Veteran organizes march onto Gettysburg battlefield
The York Dispatch, Pa.
GETTYSBURG, Pa. — They met in Gettysburg's Lincoln Square and marched down Emmitsburg Road.
Their first rally point was at the high-water mark of the Confederacy, and the message was free of partisan politics.
"We're all Americans," said Joe Barnhart, a 36-year-old Paradise Township resident.
More than 100 people-including many veterans-ignored signs saying Gettysburg National Park was closed and walked on with American flags in hand, but were not stopped by nearby law enforcement.

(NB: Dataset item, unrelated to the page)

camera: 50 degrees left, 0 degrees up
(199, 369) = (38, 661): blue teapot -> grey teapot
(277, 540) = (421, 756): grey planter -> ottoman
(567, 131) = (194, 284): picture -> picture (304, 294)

A member of the Army National Guard for 18 years, Barnhart said he organized the march toward the Pennsylvania Monument on Sunday to raise awareness about the government shutdown, treatment of veterans and overall trajectory of the country.
"We want to tell the government, 'If we can come together as vets and make something happen, why can't you?'" he said.

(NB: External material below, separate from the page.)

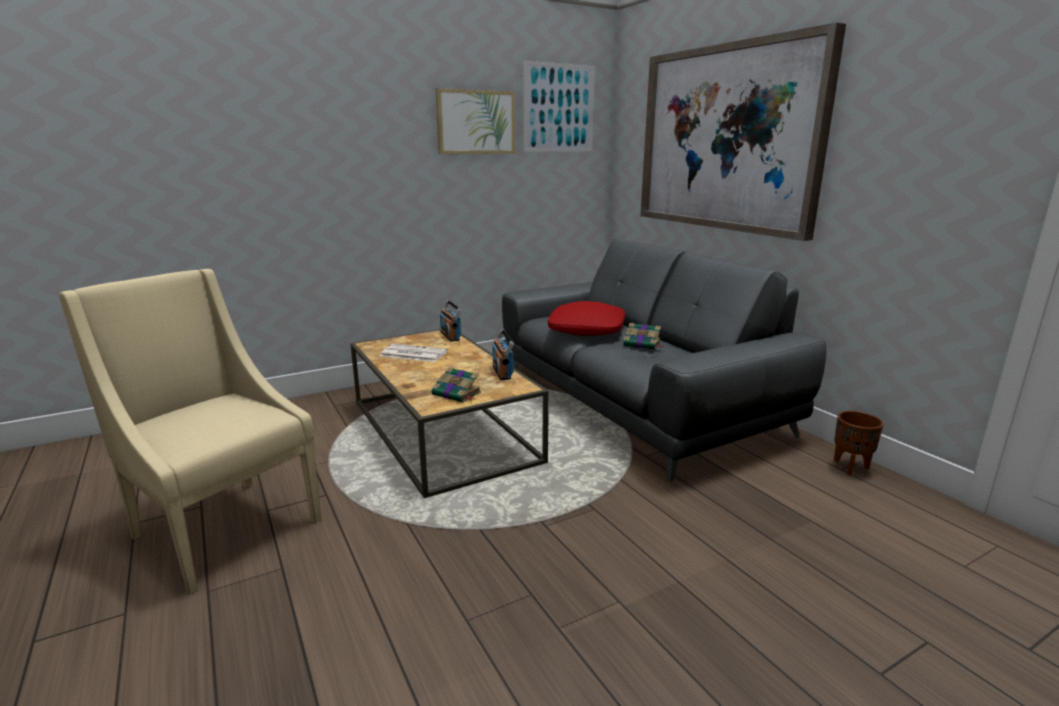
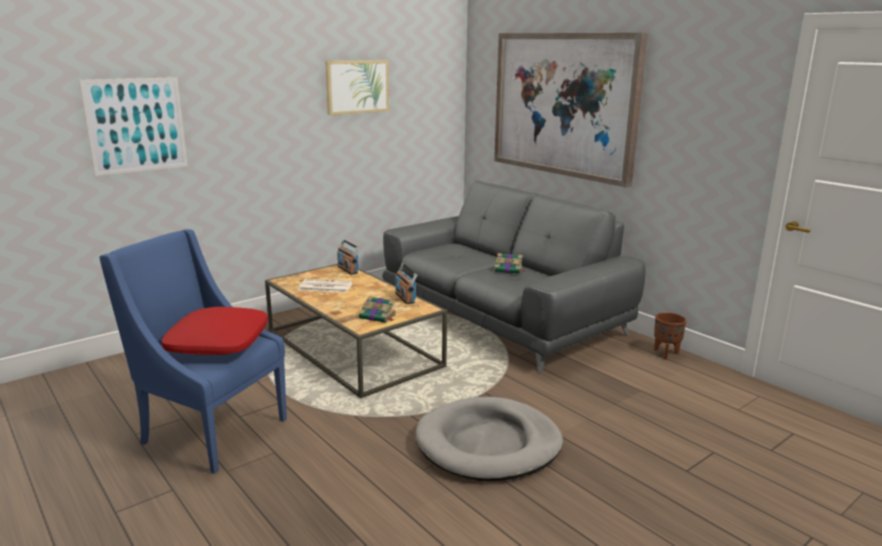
camera: 10 degrees left, 0 degrees up
(222, 527) = (210, 431): beige armchair -> blue armchair
(559, 108) = (423, 71): picture -> picture (136, 125)
(572, 587) = (488, 444): none -> grey dog bed
(587, 329) = (461, 259): red pillow -> red pillow (219, 343)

Barnhart is proud of his service to the country, including his tour in Iraq, and he said it's not fair the way veterans are being treated. He recently watched on television as World War II veterans visited memorials in Washington, D.C., and has long been frustrated by the backlog at the U.S. Department of Veterans Affairs.
"If the greatest generation took a stand, mine needed to take a stand too," he said.

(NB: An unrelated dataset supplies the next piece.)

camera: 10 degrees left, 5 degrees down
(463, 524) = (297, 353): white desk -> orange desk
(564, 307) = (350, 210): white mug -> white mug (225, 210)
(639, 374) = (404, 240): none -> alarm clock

Local veterans, bikers and a handful of Indianapolis residents who traveled to Gettysburg for the event, carried signs to share a similar message.
"It's shenanigans. As members of the military, we signed up and said we'd do this (fight for our country). The government is not holding up their end. Now we're telling them we're tired of your shenanigans," Barnhart said.
He and his fellow marchers agreed there was plenty of blame to go around.
"It's Republicans and Democrats. The guys in (Washington), D.C., can't get along. In the Army, we say we don't leave any fallen comrades. Right now, it feels like the government is leaving us behind," Barnhart said.
Veteran Andrew Person said he feels like it's money and time being wasted.
Person, a 36-year-old Harrisburg resident, served three tours in Iraq and one tour in Afghanistan.
"I'm upset we're paying lawmakers to work for us and turn the wheels for our country, and they're not doing their jobs," he said.
The Veterans Affairs department said it would not be able to pay benefits if the government remained closed through Tuesday, including to those who receive disability, GI Bill payments and survivor benefits.
As of Nov. 1, Veterans Affairs will not be able to pay approximately 3.8 million beneficiaries who are expecting checks, Secretary of Veterans Affairs Eric Shinseki said last week.
Because of the 435,000 veterans already facing a wait time of more than 200 days in the Veterans Affairs' backlog will now have to wait even longer for their disability claims to be processed.
The U.S. House of Representatives passed a bill to fund Veterans Affairs as a bargaining chip, but the Senate didn't vote on the bill because the senators favor a plan that reopens the entire government.
"It's not right. The veterans who signed up for this country should get benefits, and everyone should be able to visit our national parks. This is our land," Person said.
Charles Marass, an 88-year-old Gettysburg resident and Navy veteran, said he agrees the government is hurting its own people.
"They are acting like they have to do this. No they don't. They were elected to run the country, not shut it down," he said.
Marass said he was motivated to attend the march in Gettysburg when he realized Veterans Affairs couldn't pay death benefits.
"They died for a country that won't pay them benefits. That's not the sign of a good, stable government," he said.
The government should act as the marchers did on Sunday, Marass said.
"It wasn't about what party we were with. It was all done in harmony. All Republicans and Democrats should get along the same," he said.